> It would also give feedback to spammers allowing them to fine-tune their
> messages to avoid getting flagged.

What about feedback loops?  Don't those also fall into the category of
aiding the spammer?  But they are also a tool for legitimate mail server
administrators to combat spam on their network.

I like feedback loops.  The information I get back from these are immensely
helpful.  The only bone I have to pick is that too-big-to-fail email
service providers still tend to block our servers after we have received
ZERO messages back from the feedback loop.  Hard for us to know that their
users are signaling that messages from our servers are spam if we don't get
any feedback.

My approach to feedback loops is that if I receive a message from a
provider's feedback loop, then that recipient email address is immediately
blocked from receiving any mail from our server.  This may be harsh, but it
is what it is.  Whether the recipient explicitly tagged the message as spam
that triggered the FBL or if the recipient's mail server algorithm
determined the message was spam and triggered the FBL - I really don't
care.  If the recipient wants to dispute this, then they need to either
explain why they tagged the message as spam or they need to get an
explanation from their mail server's algorithm developer as to why the
message was determined to be spam - it's pretty simple to me.

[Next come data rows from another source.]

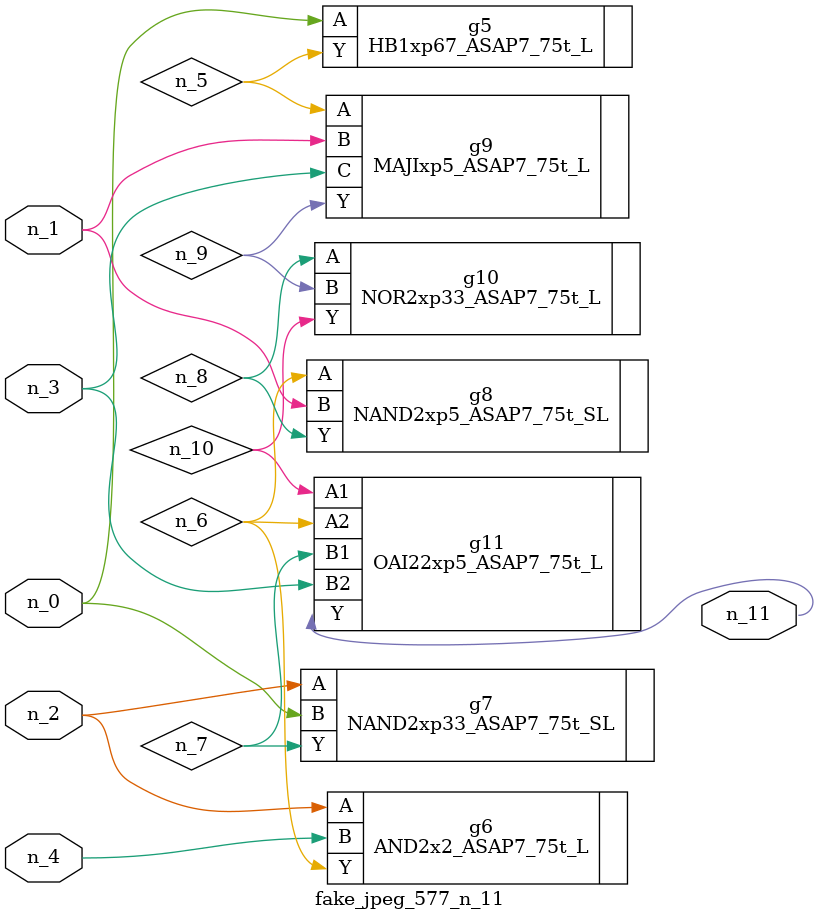
<source format=v>
module fake_jpeg_577_n_11 (n_3, n_2, n_1, n_0, n_4, n_11);

input n_3;
input n_2;
input n_1;
input n_0;
input n_4;

output n_11;

wire n_10;
wire n_8;
wire n_9;
wire n_6;
wire n_5;
wire n_7;

HB1xp67_ASAP7_75t_L g5 ( 
.A(n_0),
.Y(n_5)
);

AND2x2_ASAP7_75t_L g6 ( 
.A(n_2),
.B(n_4),
.Y(n_6)
);

NAND2xp33_ASAP7_75t_SL g7 ( 
.A(n_2),
.B(n_0),
.Y(n_7)
);

NAND2xp5_ASAP7_75t_SL g8 ( 
.A(n_6),
.B(n_1),
.Y(n_8)
);

NOR2xp33_ASAP7_75t_L g10 ( 
.A(n_8),
.B(n_9),
.Y(n_10)
);

MAJIxp5_ASAP7_75t_L g9 ( 
.A(n_5),
.B(n_1),
.C(n_3),
.Y(n_9)
);

OAI22xp5_ASAP7_75t_L g11 ( 
.A1(n_10),
.A2(n_6),
.B1(n_7),
.B2(n_3),
.Y(n_11)
);


endmodule
</source>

I do agree that a lot of the messages I get back from the feedback loops -
they're not obvious spam.  I don't know if the recipient signed up to
receive mail from a user on our server and then decided they no longer
wanted to receive the message so they flagged it as spam.  Or if the
algorithm just decided that after 5 years of receiving similar message THIS
particular message is spam.  Either way, I don't care, that recipient gets
blocked from receiving any mail from our server.  I don't have the time or
the fortitude to coddle every recipient and every sender with "are you sure
you meant to tag this message as spam?" - they're never going to respond to
such messages, I block them and if that pisses them off... well it pisses
me off every time I have to deal with an overzealous too-big-to-fail email
service provider blocking our servers for no apparent reason.

As far as I know, Google does not have an FBL service, so there's no way to
get this level of information from Google.